Key to healthy growth
Data Lake’s biggest benefit, however, is its cost-effectiveness.
Before, Martins said, “[data storage] was costing too much for us. And if we migrate everyone from desktop to cloud right now with this architecture, we are not going to be a healthy company. It’s going to be more [costly] and no more money coming into our pockets. So this was key to maintaining our company growing in a healthy way.”

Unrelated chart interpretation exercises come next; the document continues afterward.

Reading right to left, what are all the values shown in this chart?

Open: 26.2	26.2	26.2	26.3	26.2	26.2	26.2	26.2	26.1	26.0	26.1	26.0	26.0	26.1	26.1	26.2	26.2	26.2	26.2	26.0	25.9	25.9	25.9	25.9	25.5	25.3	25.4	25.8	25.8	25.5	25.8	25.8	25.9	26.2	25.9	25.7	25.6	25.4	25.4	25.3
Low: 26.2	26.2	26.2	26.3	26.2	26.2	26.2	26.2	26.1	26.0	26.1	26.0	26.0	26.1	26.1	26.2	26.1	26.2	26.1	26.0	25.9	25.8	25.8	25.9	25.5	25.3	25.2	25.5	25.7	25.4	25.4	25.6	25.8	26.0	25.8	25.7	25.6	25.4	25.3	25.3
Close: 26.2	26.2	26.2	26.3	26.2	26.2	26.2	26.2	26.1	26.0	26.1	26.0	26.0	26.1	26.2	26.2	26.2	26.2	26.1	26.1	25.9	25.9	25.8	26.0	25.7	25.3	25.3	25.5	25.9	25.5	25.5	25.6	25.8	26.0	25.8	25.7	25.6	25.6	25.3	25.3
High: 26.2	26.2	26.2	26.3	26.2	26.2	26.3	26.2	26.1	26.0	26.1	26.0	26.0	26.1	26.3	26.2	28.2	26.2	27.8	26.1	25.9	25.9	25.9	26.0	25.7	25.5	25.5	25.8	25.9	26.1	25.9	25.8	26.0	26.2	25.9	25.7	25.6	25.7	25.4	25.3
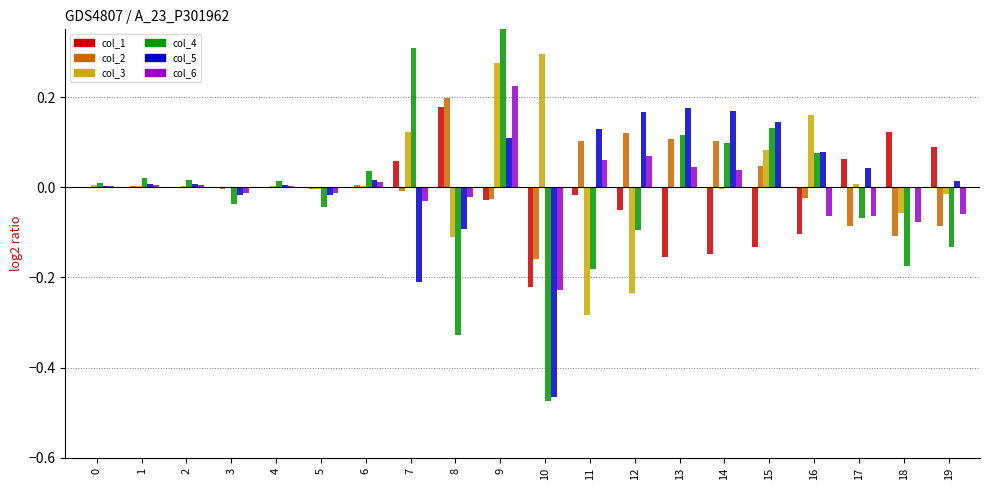

At which category is the sum across all series the highest?

9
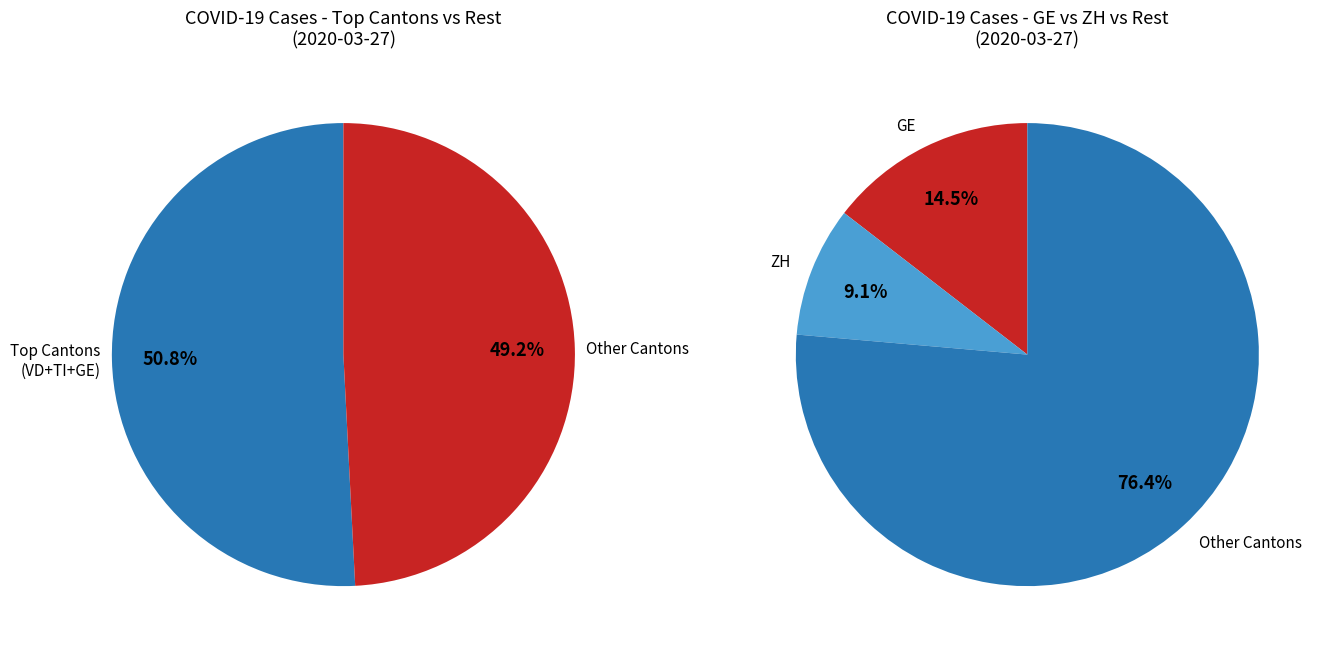

Does any single category account for the majority?

Yes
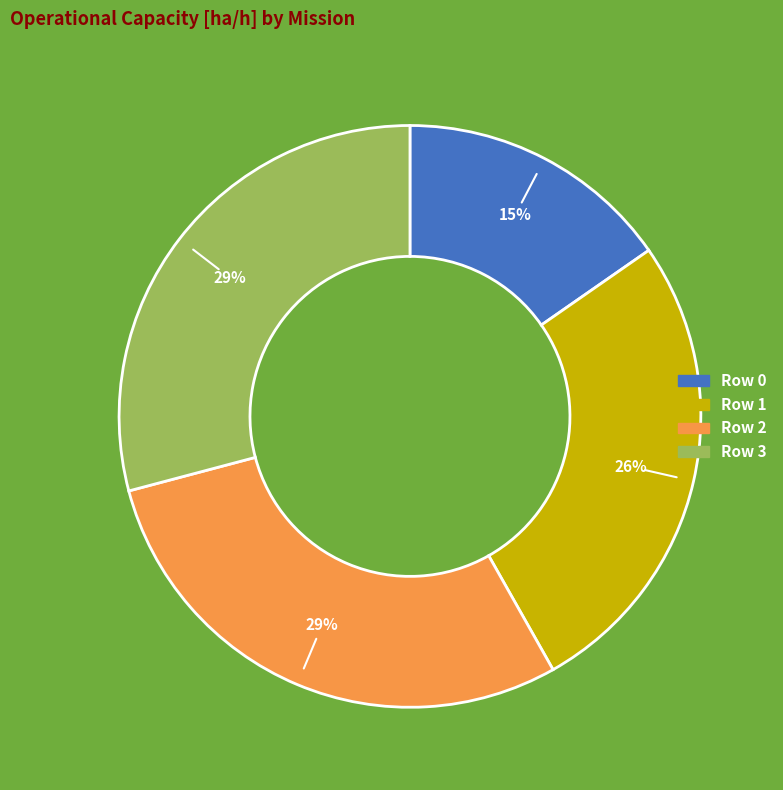

Which has a higher value, Row 0 or Row 1?

Row 1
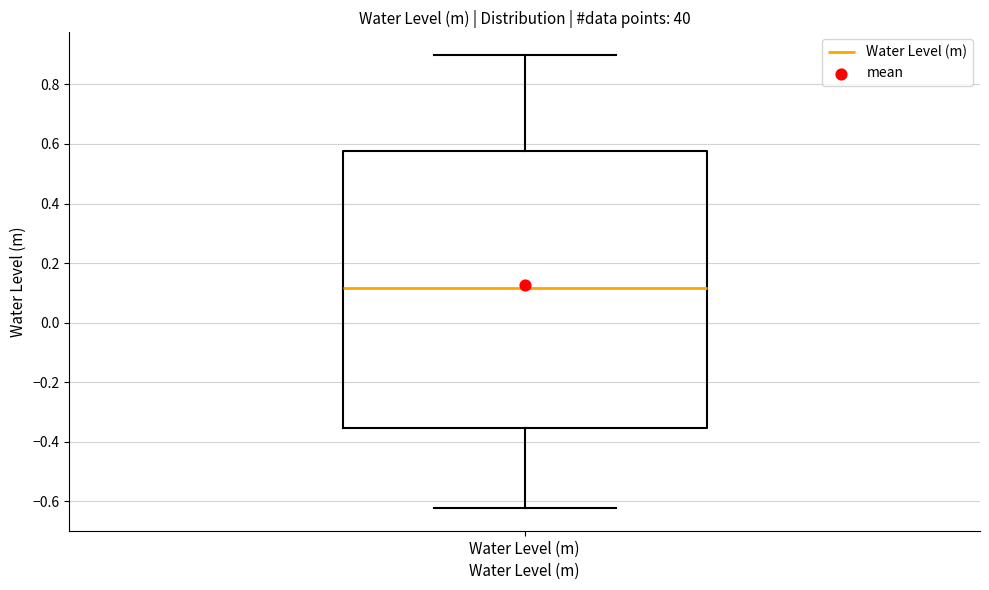

Where is the upper edge of the box for Water Level (m) on the y-axis? The values are not printed on the chart, so give them approximately, as read against the axis.

0.58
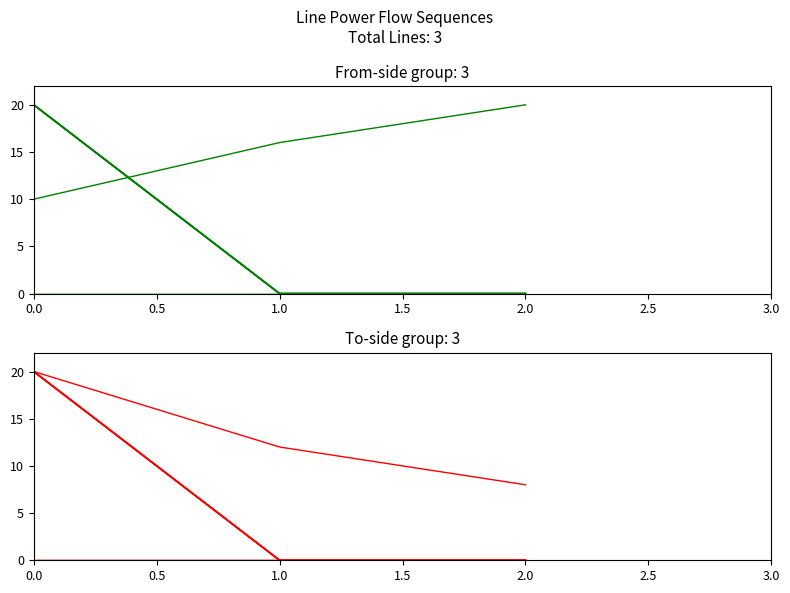

The pf_ikss_to_ka series shows 8.6 at 2.0. True or false?

False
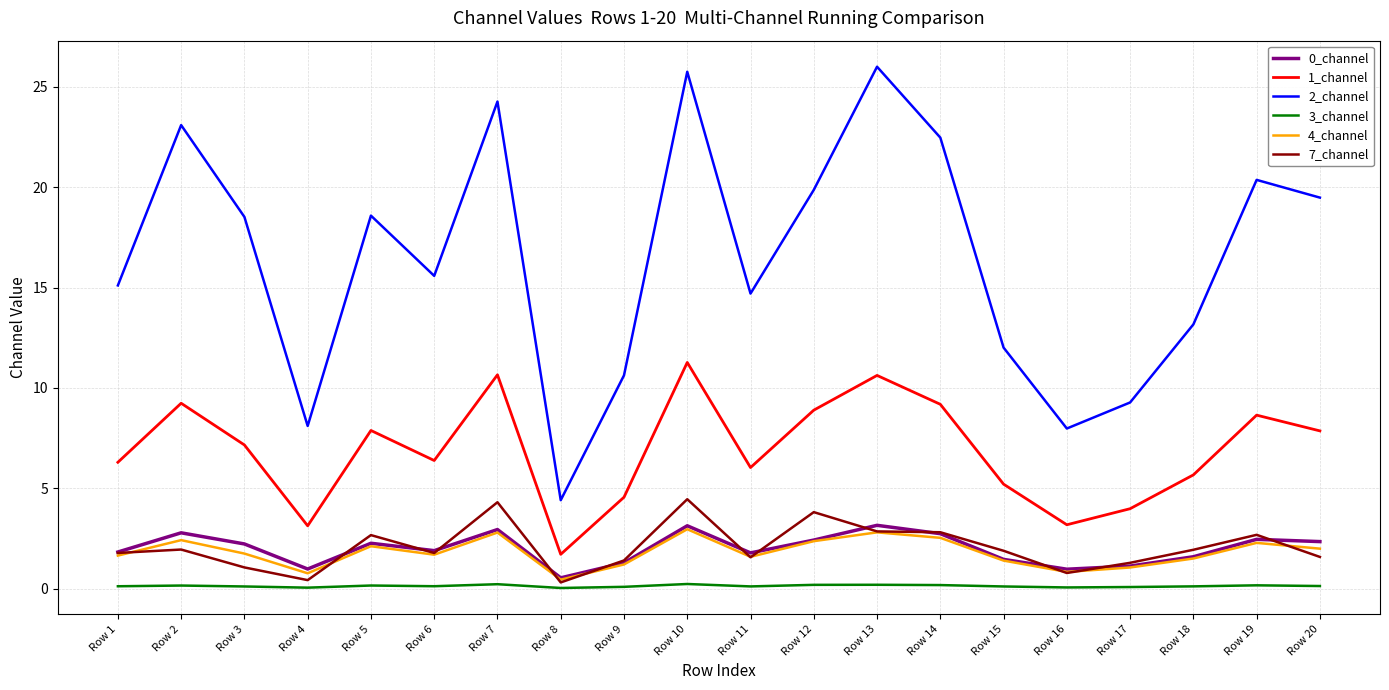

At which label is 1_channel closest to 6?

Row 11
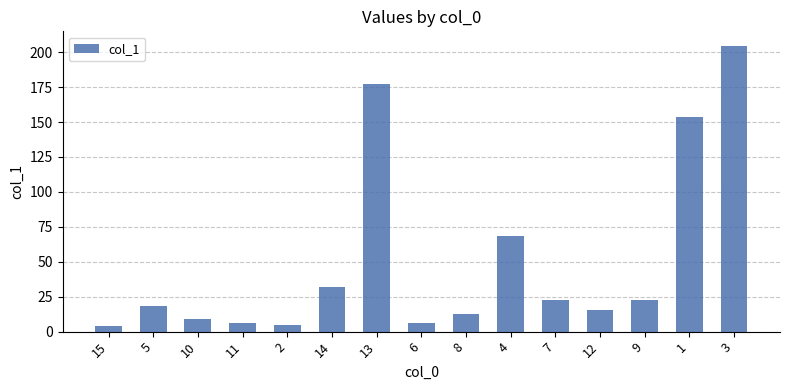

Are the bars grouped side by side (vs. stacked)?

No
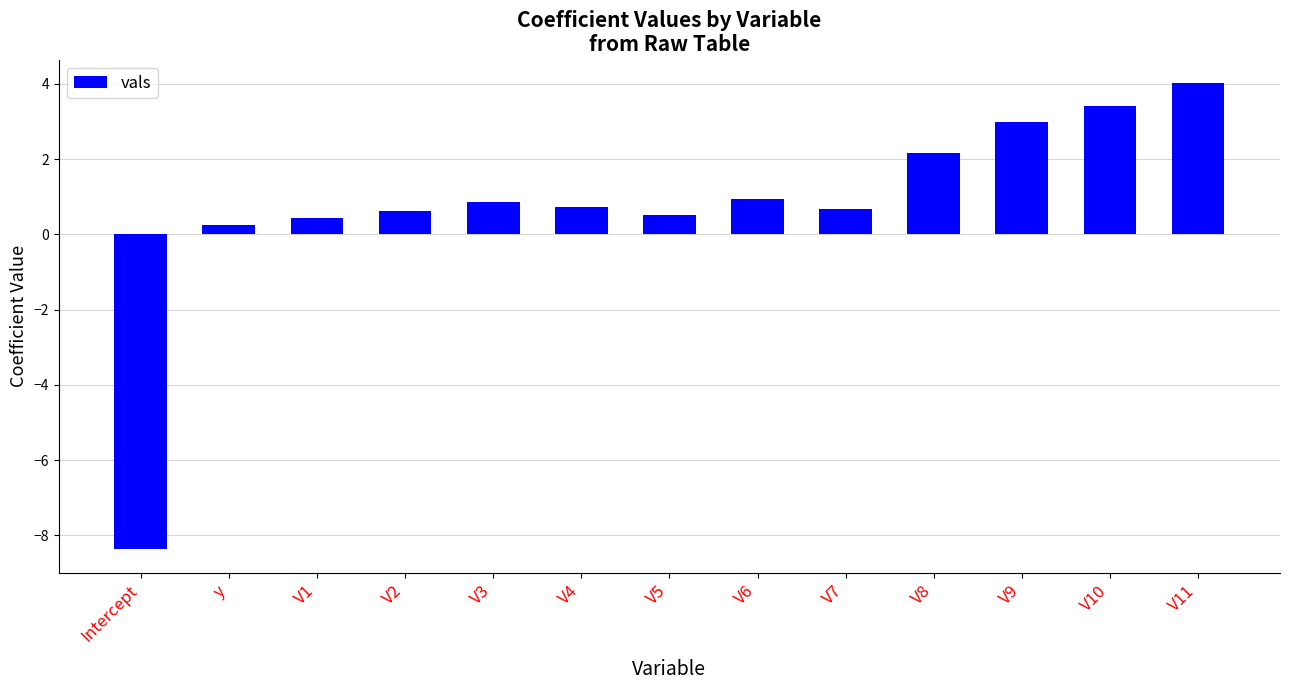

Which has a higher value, V3 or V1?

V3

Being able to handle larger volumes of data affordably will be especially critical as Segware moves ahead with migrating customers currently using its desktop product into the cloud. “We intend to migrate those clients that have the on-premises version,” said Martins. “We are going to migrate the data. So I believe that within one year, one year and a half, we’ll have 60 to 70 percent more, maybe double the size that we have today of data.”
With Data Lake on its side, Segware expects it should be easy to manage that kind of growth in data volumes. So far, Piovezan said, the performance has been “incredible for us.”